2.1. I primi due motivi, da trattarsi congiuntamente, sono fondati.

2.2. La Corte di merito ha ritenuto in parte fondato il primo motivo di appello, relativo alla mancata estensione del limite massimo della garanzia fideiussoria anche agli interessi, ma poi non è stata consequenziale nel pronunciarsi, all’esito delle necessarie verifiche degli atti processuali, sul nucleo essenziale della linea difensiva della Regione la quale, con il proposto appello, aveva segnatamente censurato la sentenza di primo grado nella parte in cui aveva ritenuto che la fideiussione era limitata al capitale, laddove la difesa dell’Ente era sempre stata nel senso che la fideiussione era sì estesa anche agli accessori, ma solo entro il limite massimo indicato nella fideiussione.

2.3. La circostanza relativa al fatto che l’Ente fideiussore sia stato condannato a pagare oltre il limite dell’importo totale garantito non è stata valutata ai fini del computo delle somme residue eventualmente dovute alla Banca garantita nei limiti dei massimali previsti nelle fideiussioni prestate dall’Ente.

2.4. I due motivi, inerenti alla omessa questione di omessa pronuncia, vista sotto l’angolo visuale di due diversi vizi processuali, pertanto, sono fondati.

2.5. La sentenza deve essere pertanto cassata in parte qua, in quanto il giudice del merito dovrà quindi pronunciarsi sulla fondatezza o meno dell’allegata esistenza di un limite massimo della garanzia prestata dall’Ente, ancorchè comprensivo degli accessori.

3. Con il terzo motivo, il ricorrente denuncia la violazione e/o falsa applicazione dell’art. 183 c.p.c., comma 5, come previsto dal D.L. 18 ottobre 1995, n. 432, convertito con modifiche nella L. 20 dicembre 1995, n. 534, in relazione all’art. 360 c.p.c., n. 3 nonchè la nullità della sentenza per violazione dell’art. 112 c.p.c., in relazione all’art. 360 c.p.c., n. 4, con riguardo al secondo motivo di appello, deducendo la mancata rilevazione da parte della Corte d’Appello dell’inammissibilità della “domanda aggiuntiva” di condanna al pagamento dell’importo di Euro 123.814,18, quale capitale residuo del contratto di mutuo, non ricompreso nelle pretese creditorie menzionate nell’atto di citazione, che includevano la richiesta residuale di pagamento dei soli interessi e non del capitale.

3.1. Il motivo è inammissibile.

3.2. La Corte d’appello ha ritenuto la domanda iniziale inclusiva dell’importo per capitale residuo e interessi, indicato nel suo esatto ammontare nel corso del giudizio, sull’assunto che la formula di salvezza riferita alla “somma maggiore o minore ritenuta di giustizia” si riferisse a una richiesta di pagamento delle somme dovute per i titoli dedotti in giudizio sin dal primo atto di causa.

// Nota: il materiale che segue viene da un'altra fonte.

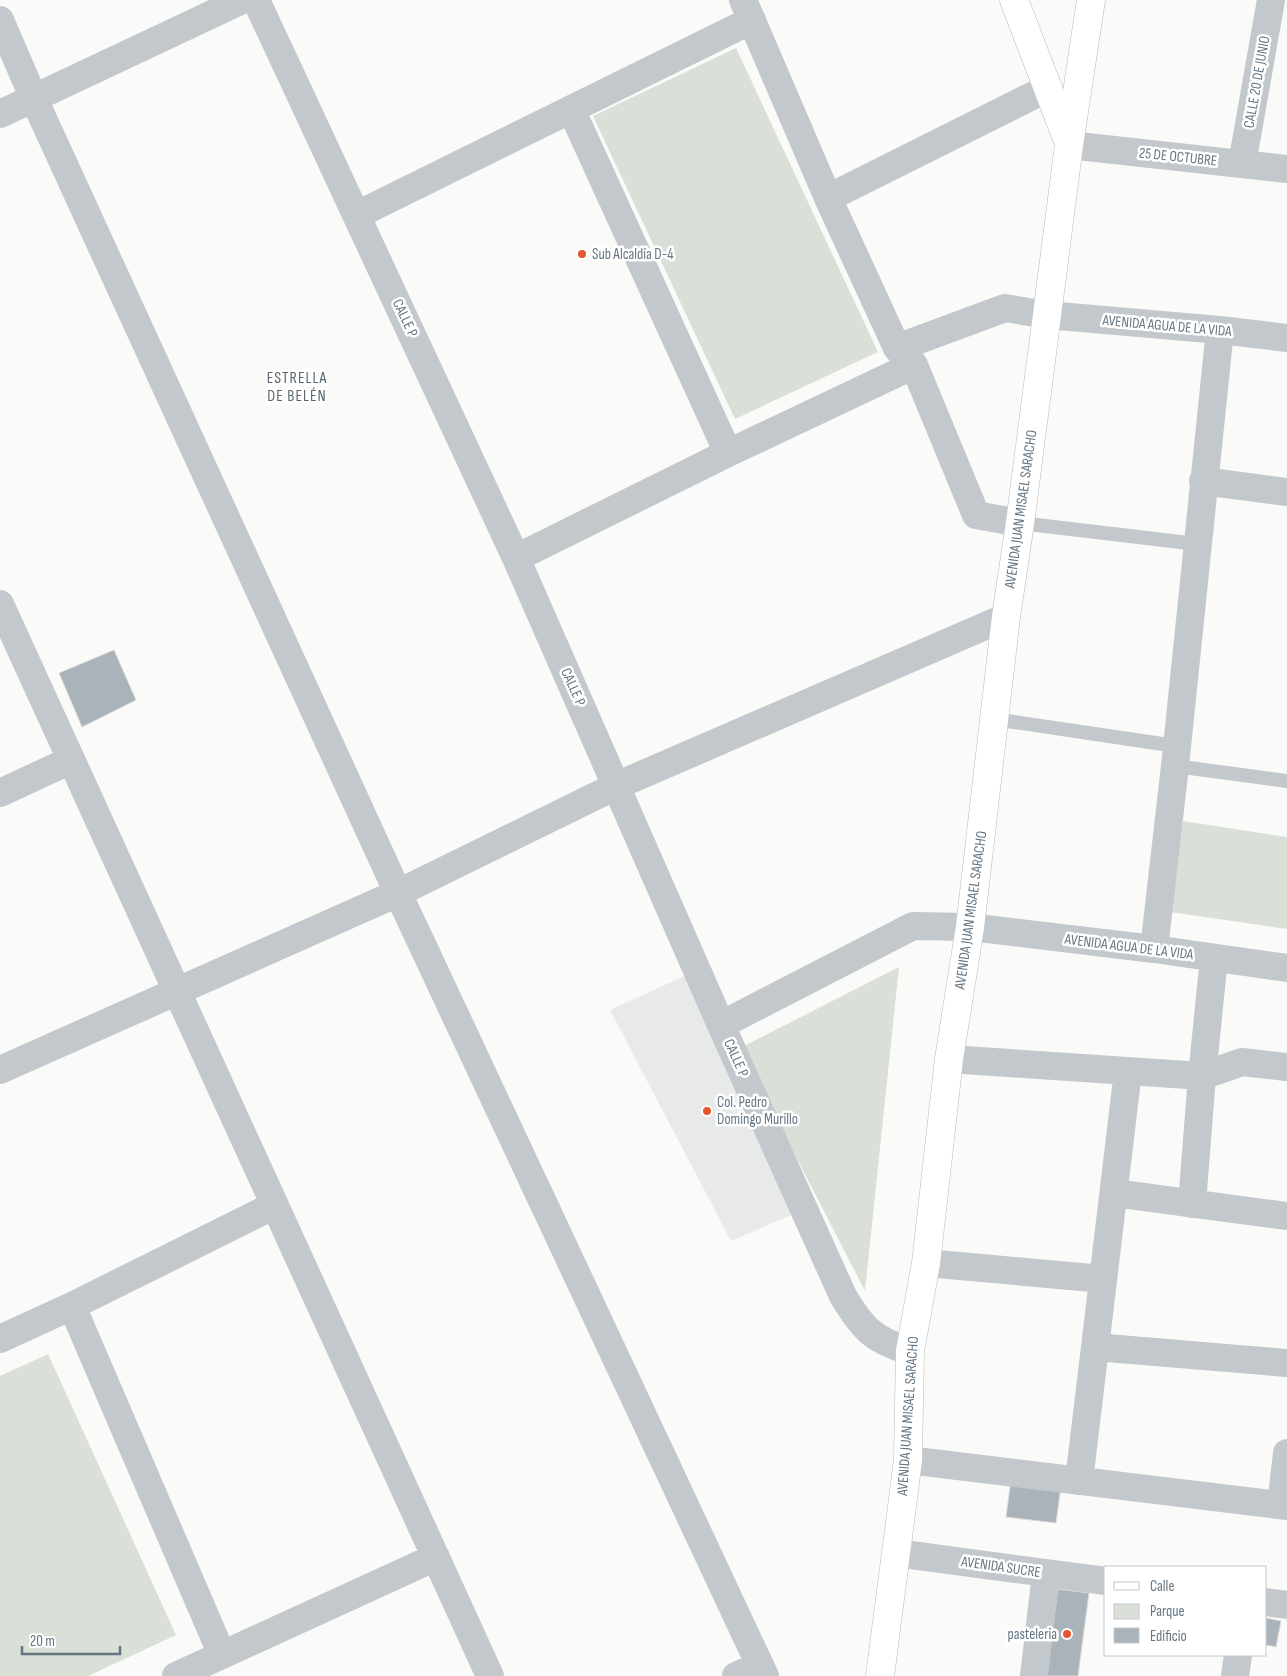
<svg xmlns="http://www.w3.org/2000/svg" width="1287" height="1676" font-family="'Sofia Sans Condensed',sans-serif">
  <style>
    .built { fill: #e8e9e9 }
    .green { fill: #dadfd7 }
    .building { fill: #aab3b9; stroke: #dcdcda }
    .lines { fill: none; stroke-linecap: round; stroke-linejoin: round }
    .secondary-casing { stroke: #b3babf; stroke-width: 29 }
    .lane { stroke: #c3c8cc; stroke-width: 14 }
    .street { stroke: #c3c8cc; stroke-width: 28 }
    .secondary { stroke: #fff; stroke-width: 28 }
    .poi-dot { fill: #e4572e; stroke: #fff; stroke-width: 2 }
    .labels { text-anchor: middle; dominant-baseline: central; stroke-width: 5; stroke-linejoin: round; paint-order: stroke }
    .street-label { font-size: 15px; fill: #657683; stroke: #fff }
    .poi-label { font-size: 15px; fill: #657683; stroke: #fff; text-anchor: start }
    .neighbourhood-label { font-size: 16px; letter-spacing: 1px; fill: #57646e; stroke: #fff }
  </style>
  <rect width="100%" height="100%" fill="#fafaf8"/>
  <path class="built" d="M689 974 798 1212 731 1241 610 1010Z"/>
  <path class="green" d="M736 48 878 352 735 419 593 116Z
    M1183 821 1287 837V929L1170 912Z
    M899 967 865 1291 740 1048Z
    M48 1354 176 1635 88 1676H0V1376Z"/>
  <path class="building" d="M114 650 136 700 82 727 59 673Z
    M1011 1480 1061 1486 1056 1523 1006 1517Z
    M1058 1589 1089 1593 1078 1676H1045Z
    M1266 1618 1281 1621 1276 1647 1266 1645Z"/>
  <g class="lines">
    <g class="secondary-casing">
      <path id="secondary" d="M1014 0 1068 141
        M880 1676 908 1460 910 1351 926 1263 949 1059 970 927 1006 617 1020 523 1069 145 1091 0"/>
    </g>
    <path class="lane" d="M1020 523 1197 544
      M994 719 1176 746
      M1175 766 1287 781"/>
    <path class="street" d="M256 0 516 558 721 1025 843 1296C863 1329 873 1340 910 1351
      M743 0 828 198 897 348 914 365 976 515 1020 523
      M0 20 34 99 398 893 765 1676
      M571 109 728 453
      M0 114 242 0
      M1069 145 1287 169
      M1242 164 1271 0
      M828 198 1048 88
      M357 215 752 20
      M897 348 1005 308 1047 315 1220 330 1287 338
      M1203 481 1287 492
      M516 558 728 453 914 365
      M0 604 490 1676
      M0 793 71 760
      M1154 949 1175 766 1220 330
      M721 1025 913 926 970 927 1154 949 1287 968
      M949 1059 1202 1076 1242 1062 1287 1067
      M0 1070 398 893 616 786 1006 617
      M1114 1193 1287 1216
      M1192 1204 1202 1076 1214 958
      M926 1263 1103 1279
      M72 1306 222 1655
      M0 1339 72 1306 275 1205
      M1095 1347 1287 1363
      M908 1460 1287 1506
      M1079 1481 1128 1071
      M1281 1505 1287 1453
      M896 1553 1106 1581
      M1266 1602 1287 1605
      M176 1676 436 1557
      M736 1676 760 1665
      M1034 1676 1046 1574
      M1235 1676 1238 1655"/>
    <use href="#secondary" class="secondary"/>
  </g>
  <g class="poi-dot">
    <circle cx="582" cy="254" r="5"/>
    <circle cx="707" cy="1111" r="5"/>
    <circle cx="1067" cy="1634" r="5"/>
  </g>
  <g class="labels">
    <g class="street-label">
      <text transform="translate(1257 82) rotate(-80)">CALLE 20 DE JUNIO</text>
      <text transform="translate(1178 157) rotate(6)">25 DE OCTUBRE</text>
      <text transform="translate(405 318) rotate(65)">CALLE P</text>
      <text transform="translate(1167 326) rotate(5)">AVENIDA AGUA DE LA VIDA</text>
      <text transform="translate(1021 509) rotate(-82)">AVENIDA JUAN MISAEL SARACHO</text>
      <text transform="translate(573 687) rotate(66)">CALLE P</text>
      <text transform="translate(971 910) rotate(-82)">AVENIDA JUAN MISAEL SARACHO</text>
      <text transform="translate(1129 947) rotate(7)">AVENIDA AGUA DE LA VIDA</text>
      <text transform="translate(736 1058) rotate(66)">CALLE P</text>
      <text transform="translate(908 1416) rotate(-86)">AVENIDA JUAN MISAEL SARACHO</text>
      <text transform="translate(1001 1567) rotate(8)">AVENIDA SUCRE</text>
    </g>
    <g class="poi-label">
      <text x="592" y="254">Sub Alcaldía D-4</text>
      <text x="717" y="1102">Col. Pedro<tspan x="717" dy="17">Domingo Murillo</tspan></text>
      <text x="1057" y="1634" text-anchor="end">pasteleria</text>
    </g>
    <g class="neighbourhood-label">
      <text x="297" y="378">ESTRELLA<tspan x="297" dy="18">DE BELÉN</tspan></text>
    </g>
  </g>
  <rect x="1104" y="1566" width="162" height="90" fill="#ffffff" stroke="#c1c8cd"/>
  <rect x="1114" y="1582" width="25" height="8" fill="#ffffff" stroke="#c1c8cd"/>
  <text x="1150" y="1591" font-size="15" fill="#657683">Calle</text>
  <rect x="1114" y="1604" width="25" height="15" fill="#dadfd7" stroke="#c1c8cd"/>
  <text x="1150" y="1616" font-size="15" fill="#657683">Parque</text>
  <rect x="1114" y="1628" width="25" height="15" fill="#aab3b9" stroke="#c1c8cd"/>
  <text x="1150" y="1641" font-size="15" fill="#657683">Edificio</text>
  <path d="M22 1646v8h98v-8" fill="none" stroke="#657683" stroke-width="2.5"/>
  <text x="30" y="1646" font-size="15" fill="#657683" stroke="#ffffff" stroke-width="4" paint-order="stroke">20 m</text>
</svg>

3.3. In tema di domanda giudiziale, (peraltro in un contesto processuale – rito del lavoro – ove sono ancora più rigorose le limitazioni a nuove allegazioni), si è sancito che non è necessario che l’allegazione di un fatto costitutivo, come di altra circostanza rilevante ai fini del decidere, venga formulata nel contenuto narrativo del primo atto giudiziale, potendo essere individuato attraverso un esame complessivo dell’atto, senza che occorra l’uso di formule sacramentali o solenni, desumendola anche dalle deduzioni istruttorie e dalle produzioni documentali, secondo una interpretazione riservata al giudice del merito (Sez. L -, Sentenza n. 17991 del 09/07/2018; per il procedimento ordinario v. Sez. 2, Sentenza n. 1681 del 29/01/2015).

3.4. La Corte di merito pertanto ha dato conto di aver considerato la domanda in base al contenuto dell’intero contesto dell’atto di citazione, senza perciò incorrere nel vizio di extra petita correlato agli sbarramenti processuali stabiliti per mutatio libelli o la emendatio libelli.

4. Conclusivamente il ricorso è fondato quanto ai motivi n. 1 e 2, mentre è inammissibile quanto al terzo motivo; cassa e rinvia alla Corte d’appello di Bologna, in diversa composizione, anche per le spese.

P.Q.M.

Accoglie il ricorso per quanto di ragione;

Cassa e rinvia alla Corte d’appello di Bologna, in diversa composizione, anche per le spese.

Così deciso in Roma, nella Camera di consiglio della Sezione Terza Civile, il 26 febbraio 2019.